**ASSIGNMENT:** Copy the lines below word for word, starting at the line that contains "Output format: photo, then" and ending at the line that contains "0.002190, 0.956230, 0.369885]]", with both of those lines included.

**RECORD SET:**

*** Block opens ***

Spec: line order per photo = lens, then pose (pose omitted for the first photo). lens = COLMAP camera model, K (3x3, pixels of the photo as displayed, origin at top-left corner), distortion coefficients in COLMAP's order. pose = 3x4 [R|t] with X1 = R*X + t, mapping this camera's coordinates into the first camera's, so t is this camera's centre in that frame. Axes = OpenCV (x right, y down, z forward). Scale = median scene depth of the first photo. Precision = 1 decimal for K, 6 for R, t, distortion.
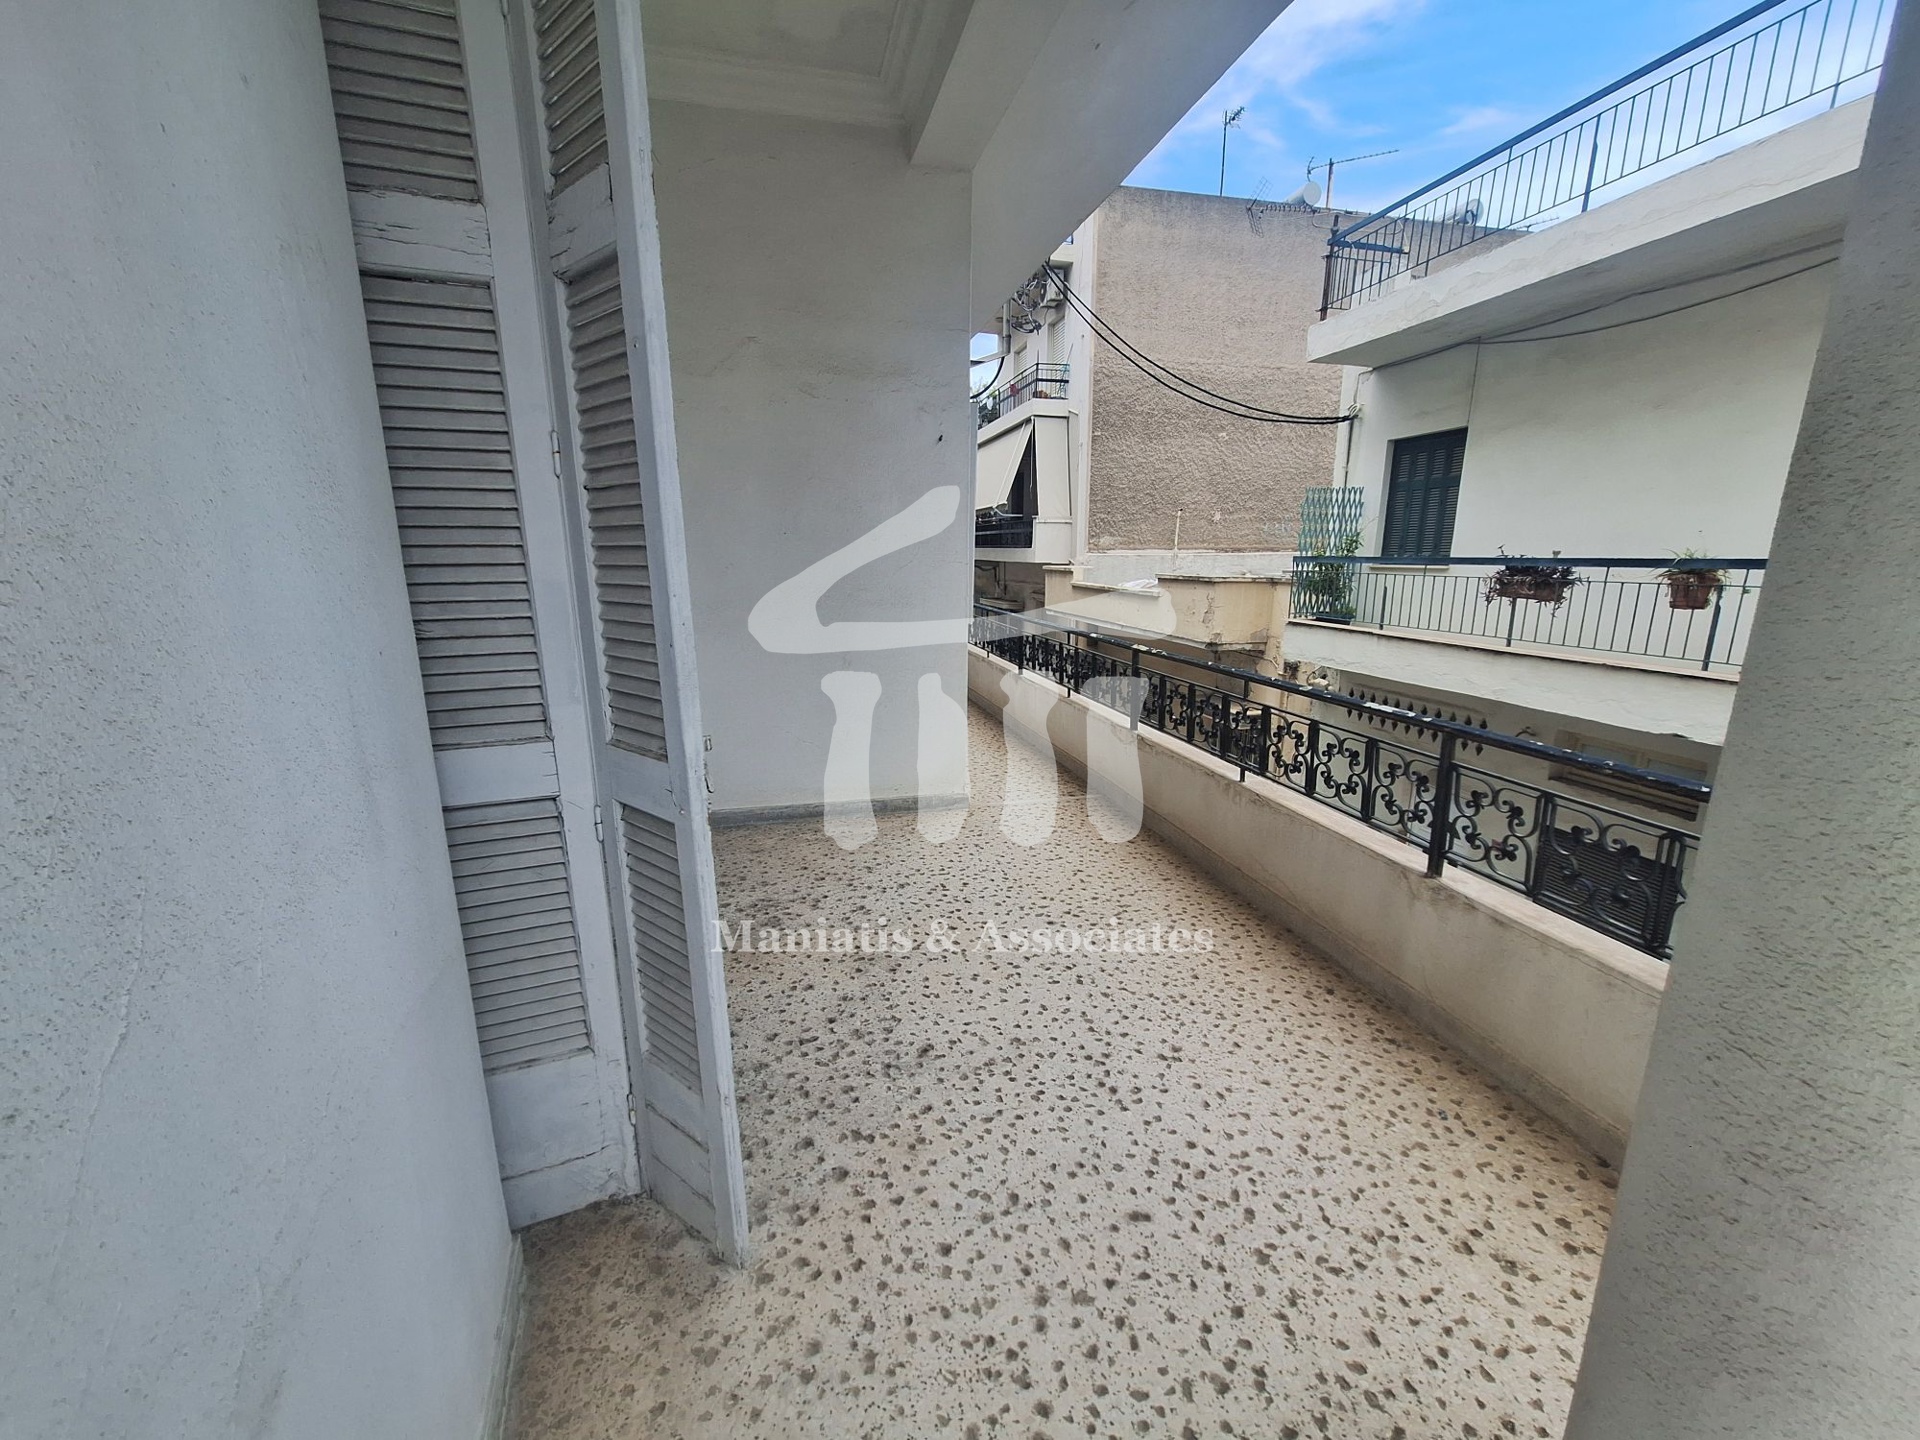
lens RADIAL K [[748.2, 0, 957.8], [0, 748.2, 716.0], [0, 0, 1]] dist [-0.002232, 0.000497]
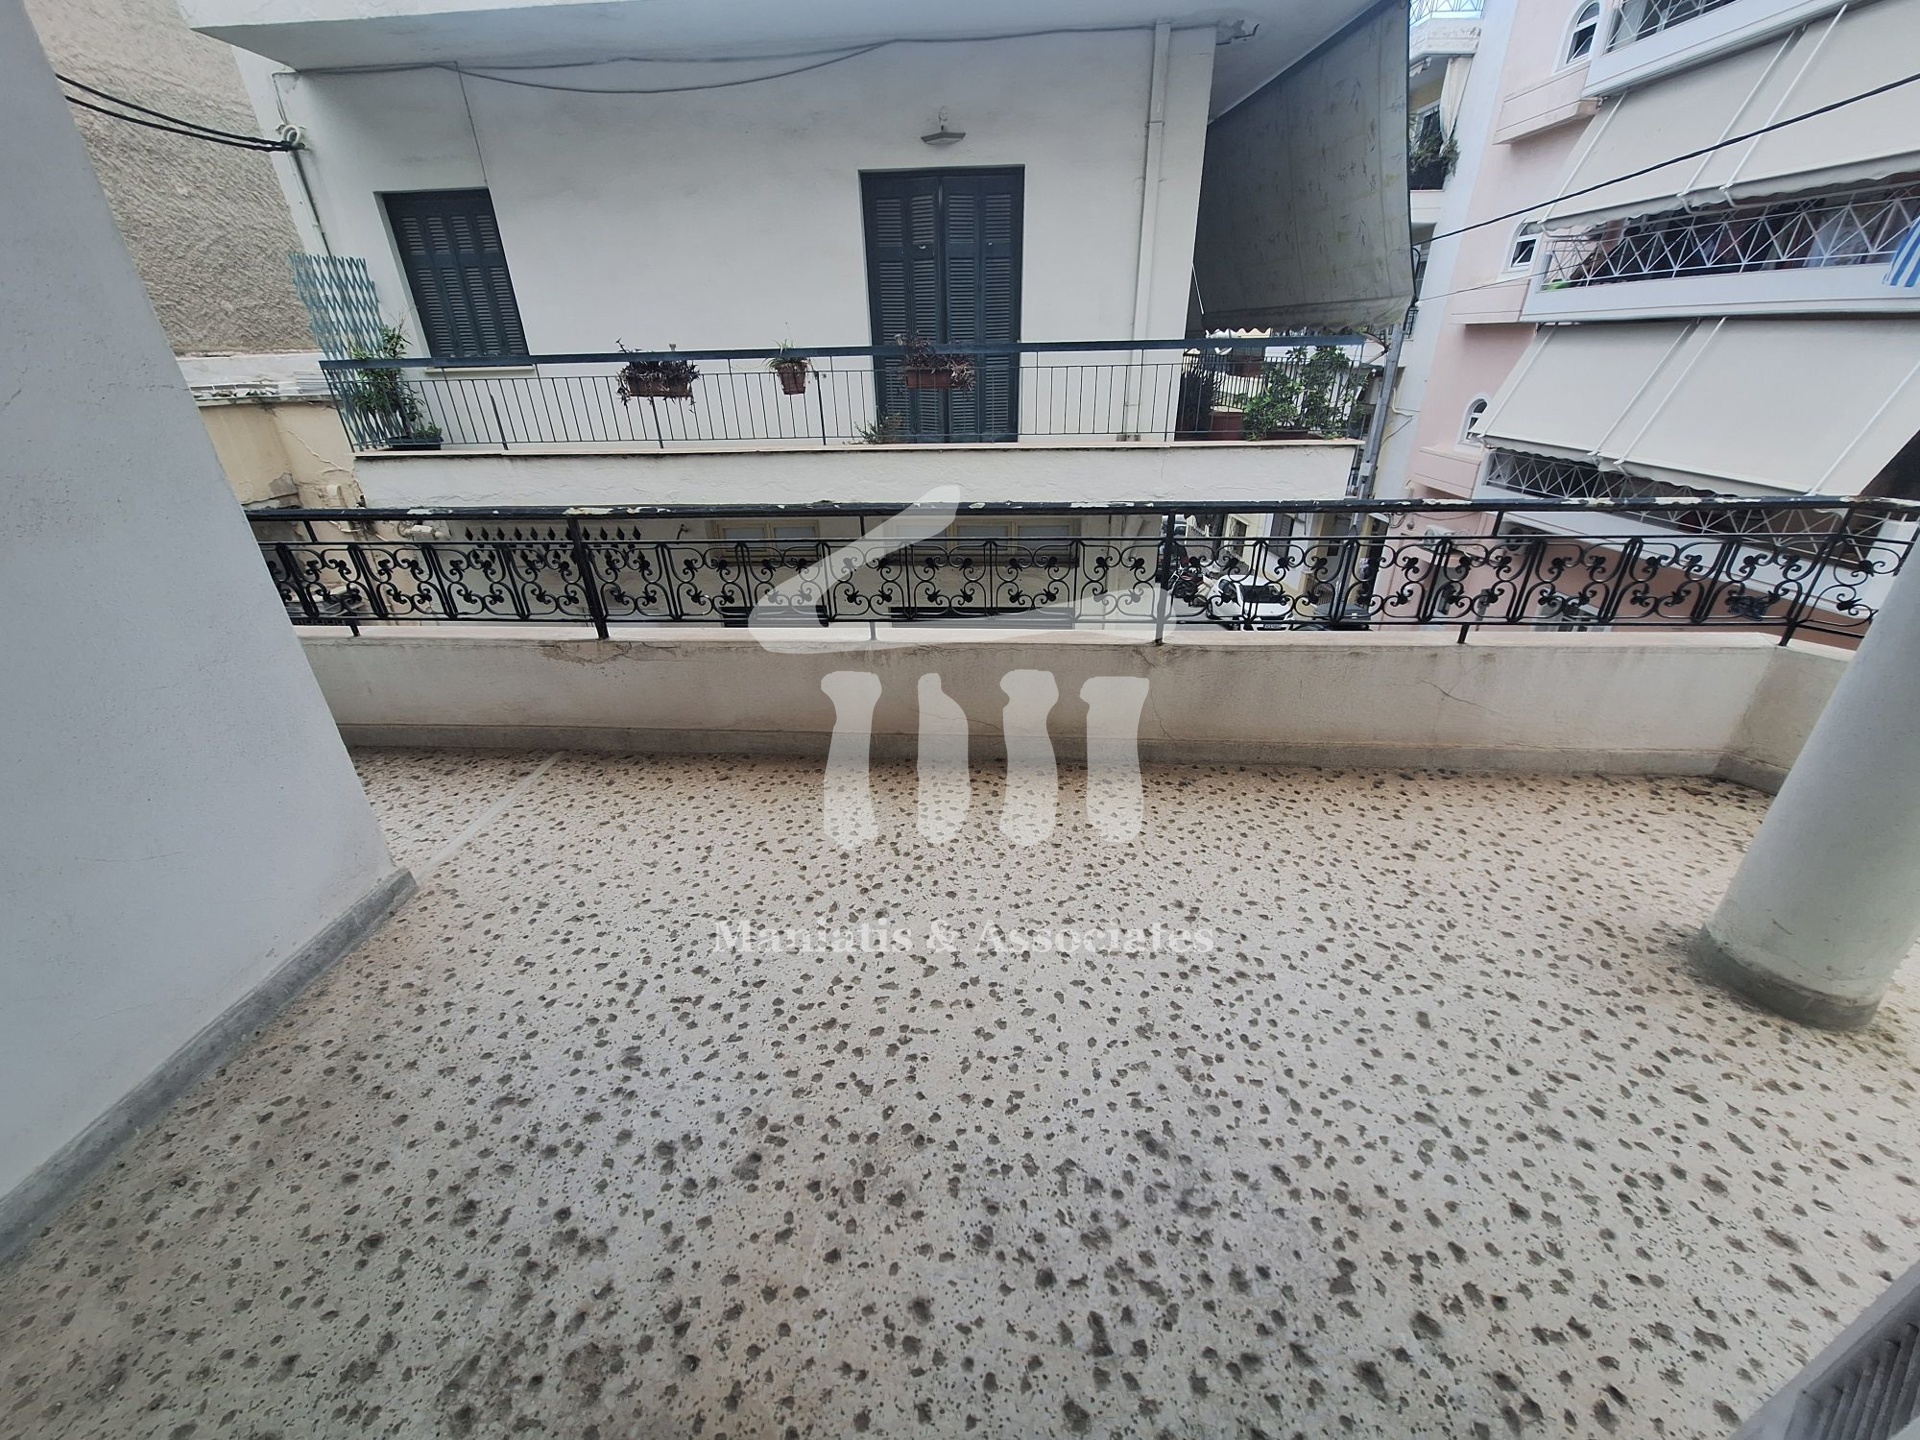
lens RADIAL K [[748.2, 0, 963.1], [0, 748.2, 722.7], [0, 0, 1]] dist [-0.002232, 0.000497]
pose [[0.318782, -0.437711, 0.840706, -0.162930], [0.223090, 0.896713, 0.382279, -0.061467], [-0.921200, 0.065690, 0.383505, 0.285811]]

*** Block closes ***
*** Block opens ***

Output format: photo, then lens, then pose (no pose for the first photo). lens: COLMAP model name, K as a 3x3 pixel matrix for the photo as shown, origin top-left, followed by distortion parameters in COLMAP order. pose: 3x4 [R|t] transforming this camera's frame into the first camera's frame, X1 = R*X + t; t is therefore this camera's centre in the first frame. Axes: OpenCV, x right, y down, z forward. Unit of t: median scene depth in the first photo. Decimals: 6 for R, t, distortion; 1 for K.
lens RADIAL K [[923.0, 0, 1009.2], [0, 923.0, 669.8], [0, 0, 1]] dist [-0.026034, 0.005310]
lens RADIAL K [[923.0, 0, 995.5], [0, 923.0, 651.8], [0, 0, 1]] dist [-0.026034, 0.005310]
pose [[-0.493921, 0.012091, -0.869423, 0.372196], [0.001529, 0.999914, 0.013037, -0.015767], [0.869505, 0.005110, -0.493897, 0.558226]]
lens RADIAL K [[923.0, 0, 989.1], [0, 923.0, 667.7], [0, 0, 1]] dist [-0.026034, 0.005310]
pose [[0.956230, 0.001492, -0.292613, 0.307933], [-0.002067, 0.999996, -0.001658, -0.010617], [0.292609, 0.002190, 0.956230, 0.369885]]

*** Block closes ***

**TASK ANSWER:**
Output format: photo, then lens, then pose (no pose for the first photo). lens: COLMAP model name, K as a 3x3 pixel matrix for the photo as shown, origin top-left, followed by distortion parameters in COLMAP order. pose: 3x4 [R|t] transforming this camera's frame into the first camera's frame, X1 = R*X + t; t is therefore this camera's centre in the first frame. Axes: OpenCV, x right, y down, z forward. Unit of t: median scene depth in the first photo. Decimals: 6 for R, t, distortion; 1 for K.
lens RADIAL K [[923.0, 0, 1009.2], [0, 923.0, 669.8], [0, 0, 1]] dist [-0.026034, 0.005310]
lens RADIAL K [[923.0, 0, 995.5], [0, 923.0, 651.8], [0, 0, 1]] dist [-0.026034, 0.005310]
pose [[-0.493921, 0.012091, -0.869423, 0.372196], [0.001529, 0.999914, 0.013037, -0.015767], [0.869505, 0.005110, -0.493897, 0.558226]]
lens RADIAL K [[923.0, 0, 989.1], [0, 923.0, 667.7], [0, 0, 1]] dist [-0.026034, 0.005310]
pose [[0.956230, 0.001492, -0.292613, 0.307933], [-0.002067, 0.999996, -0.001658, -0.010617], [0.292609, 0.002190, 0.956230, 0.369885]]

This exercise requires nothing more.